Birding at Bempton Cliffs

Bird watcher with telescope, Bempton Cliffs RSPB "Oh we're not real twitchers" protested Mum as she passed one of two telescopes to Dad and placed a spotting scope in her pocket to protect it from the incessant rain! I'm not sure anyone other than 'real' twitchers would have travelled one and a half hours to Bempton Cliffs fully aware that only cold winds and rain awaited their arrival... I say only wind and rain, but actually rather a lot awaited us at the RSPB cliffside reserve, and my noted lack of protest probably serves as a marker on my journey to becoming a 'real twitcher'! Having passed through the cosy and friendly (only thing missing being a tasty local beer served on tap!) RSPB centre/shop that serves as the entrance, I found myself mesmerised by thousands of sea birds rising and sinking from the sharp line drawn by the cliffs. The wind and rain evaporated (metaphorically speaking, unfortunately) as we watched gannets, fulmars, razor bills and guillemots! The walking at Bempton Cliffs is relatively easy (in a good way) and captivating. The RSPB also offers guided walks but given my folks' tendency to stop without warning for twenty, thirty minutes at a time meant we thought it best to decline. On one such stoppage, we (Mum) managed to pick out a puffin nesting with her telescope. I should probably point out, being May, (I know, it's August now (!) this post has been on the back burner for a little bit) there were only a few puffins around, so we were thrilled to find one! This is a great area for a family walk, even in miserable weather! There's also plenty of walking options for those looking for a longer/more challenging ramble too. There is no question that I'll be returning! It's the norm for me to mention a pint of local ale consumed at the end of my walks, but with my parents being more tea and scone people, I thought I'd refer to another custom equally common to that of a pint. On many of our walks I end up buying CB one of the little RSPB pin badges (found in RSPB centres and all good local pubs); on this occasion I bought her a gannet pin- no reflection on her eating habits, honest.

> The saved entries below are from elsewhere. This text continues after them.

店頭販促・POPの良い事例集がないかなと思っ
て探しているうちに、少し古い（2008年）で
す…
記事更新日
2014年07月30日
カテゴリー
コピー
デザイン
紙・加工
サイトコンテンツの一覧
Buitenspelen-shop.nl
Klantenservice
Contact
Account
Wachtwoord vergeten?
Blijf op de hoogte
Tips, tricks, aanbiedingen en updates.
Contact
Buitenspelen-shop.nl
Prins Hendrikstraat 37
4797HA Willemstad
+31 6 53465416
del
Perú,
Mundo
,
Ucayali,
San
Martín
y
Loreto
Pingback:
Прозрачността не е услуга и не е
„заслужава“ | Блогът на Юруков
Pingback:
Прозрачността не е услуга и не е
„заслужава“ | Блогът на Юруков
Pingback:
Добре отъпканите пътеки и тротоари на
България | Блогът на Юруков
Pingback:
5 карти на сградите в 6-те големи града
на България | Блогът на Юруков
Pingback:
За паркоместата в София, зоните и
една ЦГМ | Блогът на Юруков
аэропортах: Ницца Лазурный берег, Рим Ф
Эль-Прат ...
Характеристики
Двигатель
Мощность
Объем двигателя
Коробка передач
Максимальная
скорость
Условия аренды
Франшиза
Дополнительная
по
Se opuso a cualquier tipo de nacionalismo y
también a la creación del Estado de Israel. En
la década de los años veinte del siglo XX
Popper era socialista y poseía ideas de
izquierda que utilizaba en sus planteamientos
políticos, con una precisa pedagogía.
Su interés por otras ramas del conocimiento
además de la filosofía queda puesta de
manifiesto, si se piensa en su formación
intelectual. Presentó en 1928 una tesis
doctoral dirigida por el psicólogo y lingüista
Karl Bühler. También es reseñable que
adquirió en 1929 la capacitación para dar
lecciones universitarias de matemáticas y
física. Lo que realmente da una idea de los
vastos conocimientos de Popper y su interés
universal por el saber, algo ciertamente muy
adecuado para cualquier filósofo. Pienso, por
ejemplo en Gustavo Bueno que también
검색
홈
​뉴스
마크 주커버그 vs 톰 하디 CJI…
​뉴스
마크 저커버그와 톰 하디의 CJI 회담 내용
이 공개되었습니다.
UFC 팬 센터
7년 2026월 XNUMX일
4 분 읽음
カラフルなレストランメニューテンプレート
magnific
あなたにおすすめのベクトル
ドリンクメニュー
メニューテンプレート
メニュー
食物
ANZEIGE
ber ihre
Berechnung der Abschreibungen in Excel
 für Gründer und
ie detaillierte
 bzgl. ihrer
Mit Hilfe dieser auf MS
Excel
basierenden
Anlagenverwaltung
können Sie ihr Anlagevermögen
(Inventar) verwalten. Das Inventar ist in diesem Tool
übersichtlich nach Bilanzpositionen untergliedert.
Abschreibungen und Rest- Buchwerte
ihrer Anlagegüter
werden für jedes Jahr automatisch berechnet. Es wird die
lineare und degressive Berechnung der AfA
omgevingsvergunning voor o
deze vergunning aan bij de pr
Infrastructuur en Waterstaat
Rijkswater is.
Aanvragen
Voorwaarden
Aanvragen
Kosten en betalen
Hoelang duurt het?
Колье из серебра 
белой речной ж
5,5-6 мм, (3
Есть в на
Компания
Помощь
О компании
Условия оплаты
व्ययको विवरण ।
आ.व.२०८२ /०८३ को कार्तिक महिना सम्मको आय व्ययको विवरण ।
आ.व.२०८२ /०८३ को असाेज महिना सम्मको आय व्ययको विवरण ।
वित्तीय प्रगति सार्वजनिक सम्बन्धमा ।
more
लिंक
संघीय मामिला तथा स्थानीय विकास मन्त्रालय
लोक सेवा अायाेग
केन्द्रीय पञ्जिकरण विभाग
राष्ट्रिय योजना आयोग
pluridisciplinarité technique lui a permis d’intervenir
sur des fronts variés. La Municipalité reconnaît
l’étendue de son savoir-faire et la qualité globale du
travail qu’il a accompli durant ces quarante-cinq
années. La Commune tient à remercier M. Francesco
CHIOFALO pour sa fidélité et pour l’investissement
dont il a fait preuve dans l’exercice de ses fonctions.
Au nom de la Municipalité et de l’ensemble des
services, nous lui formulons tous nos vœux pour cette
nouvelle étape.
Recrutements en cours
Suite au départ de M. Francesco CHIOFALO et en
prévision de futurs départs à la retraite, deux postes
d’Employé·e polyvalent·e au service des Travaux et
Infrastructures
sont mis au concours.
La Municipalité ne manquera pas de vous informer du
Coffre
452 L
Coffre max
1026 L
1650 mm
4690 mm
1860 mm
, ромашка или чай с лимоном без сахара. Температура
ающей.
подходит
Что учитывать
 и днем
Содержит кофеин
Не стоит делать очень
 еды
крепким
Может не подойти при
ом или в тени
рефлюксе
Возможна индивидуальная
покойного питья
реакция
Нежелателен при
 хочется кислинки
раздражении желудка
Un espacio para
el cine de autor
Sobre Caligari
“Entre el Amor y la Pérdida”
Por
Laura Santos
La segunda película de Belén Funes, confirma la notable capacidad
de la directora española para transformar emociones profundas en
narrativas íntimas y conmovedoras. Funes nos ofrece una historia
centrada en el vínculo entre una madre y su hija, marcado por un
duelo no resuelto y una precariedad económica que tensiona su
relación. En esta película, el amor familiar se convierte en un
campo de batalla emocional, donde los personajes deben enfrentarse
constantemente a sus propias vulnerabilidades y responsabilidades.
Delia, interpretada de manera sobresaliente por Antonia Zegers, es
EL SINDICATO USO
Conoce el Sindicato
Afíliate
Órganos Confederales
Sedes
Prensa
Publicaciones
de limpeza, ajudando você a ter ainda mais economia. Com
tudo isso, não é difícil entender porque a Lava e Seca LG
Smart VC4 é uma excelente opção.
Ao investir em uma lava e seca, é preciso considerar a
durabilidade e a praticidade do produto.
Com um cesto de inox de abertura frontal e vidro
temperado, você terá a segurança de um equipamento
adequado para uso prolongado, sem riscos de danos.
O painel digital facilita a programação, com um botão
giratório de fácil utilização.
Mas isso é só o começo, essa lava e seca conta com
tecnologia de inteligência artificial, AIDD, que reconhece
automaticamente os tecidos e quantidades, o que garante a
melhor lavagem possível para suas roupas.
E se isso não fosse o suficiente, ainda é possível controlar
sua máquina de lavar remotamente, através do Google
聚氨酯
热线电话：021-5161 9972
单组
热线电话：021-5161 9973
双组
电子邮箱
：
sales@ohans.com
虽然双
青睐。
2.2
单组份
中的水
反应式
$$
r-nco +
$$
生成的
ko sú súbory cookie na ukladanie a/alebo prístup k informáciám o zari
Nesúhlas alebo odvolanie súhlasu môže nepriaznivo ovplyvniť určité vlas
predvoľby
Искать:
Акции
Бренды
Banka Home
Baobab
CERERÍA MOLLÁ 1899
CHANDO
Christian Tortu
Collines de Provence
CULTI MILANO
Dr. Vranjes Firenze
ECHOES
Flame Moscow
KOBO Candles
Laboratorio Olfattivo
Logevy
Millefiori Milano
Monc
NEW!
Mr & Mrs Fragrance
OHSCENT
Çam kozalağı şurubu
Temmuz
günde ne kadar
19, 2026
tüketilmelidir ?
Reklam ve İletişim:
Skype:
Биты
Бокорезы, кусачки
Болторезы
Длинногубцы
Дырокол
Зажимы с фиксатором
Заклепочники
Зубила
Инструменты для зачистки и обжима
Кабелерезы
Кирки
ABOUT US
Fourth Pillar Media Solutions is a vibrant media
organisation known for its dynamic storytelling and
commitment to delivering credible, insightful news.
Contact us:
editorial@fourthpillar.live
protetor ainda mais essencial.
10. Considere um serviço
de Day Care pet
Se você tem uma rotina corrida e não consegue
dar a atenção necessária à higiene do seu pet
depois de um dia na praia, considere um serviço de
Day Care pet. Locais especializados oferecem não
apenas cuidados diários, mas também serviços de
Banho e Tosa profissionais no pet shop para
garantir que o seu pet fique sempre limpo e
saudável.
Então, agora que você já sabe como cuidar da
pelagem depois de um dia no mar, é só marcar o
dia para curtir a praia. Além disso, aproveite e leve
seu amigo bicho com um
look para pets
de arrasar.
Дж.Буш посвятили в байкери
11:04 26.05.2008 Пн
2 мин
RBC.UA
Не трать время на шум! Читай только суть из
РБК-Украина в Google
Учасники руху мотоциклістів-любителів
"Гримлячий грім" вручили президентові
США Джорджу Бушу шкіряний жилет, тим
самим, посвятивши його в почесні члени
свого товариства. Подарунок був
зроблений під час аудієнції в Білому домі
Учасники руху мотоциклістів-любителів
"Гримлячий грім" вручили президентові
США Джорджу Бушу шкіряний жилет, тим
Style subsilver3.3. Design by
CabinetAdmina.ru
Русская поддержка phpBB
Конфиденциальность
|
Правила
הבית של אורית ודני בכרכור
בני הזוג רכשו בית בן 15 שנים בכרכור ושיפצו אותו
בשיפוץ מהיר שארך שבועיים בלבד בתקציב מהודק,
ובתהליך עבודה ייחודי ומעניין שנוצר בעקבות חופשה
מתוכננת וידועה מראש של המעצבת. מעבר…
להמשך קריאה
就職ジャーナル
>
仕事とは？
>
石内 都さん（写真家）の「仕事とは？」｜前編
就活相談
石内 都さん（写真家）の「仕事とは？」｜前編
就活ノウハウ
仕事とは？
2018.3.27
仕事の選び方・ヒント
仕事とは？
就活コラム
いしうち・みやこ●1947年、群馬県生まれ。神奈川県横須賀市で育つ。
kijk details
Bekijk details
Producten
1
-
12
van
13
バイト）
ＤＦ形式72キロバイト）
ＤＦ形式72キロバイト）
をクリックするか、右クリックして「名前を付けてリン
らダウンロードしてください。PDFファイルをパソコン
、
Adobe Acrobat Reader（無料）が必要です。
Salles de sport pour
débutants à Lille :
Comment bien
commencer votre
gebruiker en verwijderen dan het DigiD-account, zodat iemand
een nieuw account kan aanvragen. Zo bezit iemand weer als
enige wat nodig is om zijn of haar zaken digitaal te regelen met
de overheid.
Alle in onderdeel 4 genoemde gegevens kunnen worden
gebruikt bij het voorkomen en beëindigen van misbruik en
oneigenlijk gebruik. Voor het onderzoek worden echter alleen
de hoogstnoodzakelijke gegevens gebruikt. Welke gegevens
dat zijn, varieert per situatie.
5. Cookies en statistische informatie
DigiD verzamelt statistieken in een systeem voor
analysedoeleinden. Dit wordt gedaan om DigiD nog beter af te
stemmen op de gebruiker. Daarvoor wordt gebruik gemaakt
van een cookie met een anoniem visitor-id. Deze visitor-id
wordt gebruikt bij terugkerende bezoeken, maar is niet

Winter Walk and Fine Ales in the Dales

Walkers at trollers gill, Yorkshire dales, wharfedale Having double checked the handbrake, twice and debated leaving the car in first, I tentatively made my way to the back of the 45 degree angled parked car to put on my boots. It wasn’t until later we realised there was actually a car park  in Appletreewick which we could of used.  This oversight was probably due to the excitement of  embarking on our first Dales walk: The walk we had originally planned to do in “Perils of Coffee” (A lovely walk round Burey in Whafedale). Appletreewick is a village in the Yorkshire Dales and is pronounced “Aptrick” by locals. The locals also boast of Sir William Craven, described as the village’s own Dick Whittington, having left the village for London to make his success and ended up becoming Lord Mayor and sheriff of London before returning to Appletreewick. The walk begins along the bank of the river Wharfe and the sun starts to thaw my rather chilled face, I realise what an awesome picnic destination these banks would make in the summer months.  As the walk develops a diverse range of  landscape and terrain is experienced. One minute a rocky valley the next a small picturesque village with a population no more than 30. Highlights of the walk include a derelict resevoir called Skyreholme dam, which used to supply water to a paper mill and Trollers Gill  which involves clambering over a rocky stream for a mile or so before an obligatory investigation of a rather large cave entrance; could this be the hide out for the spectre hound of Craven. Dare you to go in! (umm… please note: I take no responsibility for anyone who does themselves a mischief from taking up something I say in jest and that may not actually be the opinions of the writer: insert any other appropriate legal jargon here). This is walk that is steeped in history and intertwined with folklore. Having the Ramblers Yorkshire Dales guide by David Leather really helped add context to the conveyor belt of lansdcapes and really bought the walk to life. On completion of the walk we stopped in the Craven Arms for a pint of Black Witch,  Moorehouse brewery.  The pub was so inviting and charming we stayed for a pint of Cruck Barn (Brewed by the Craven Arms) and in case you’re adding up the points, CB stuck to the tea before driving us back on a scenic journey made all the more beautiful by warm glow of two fine ales in the system!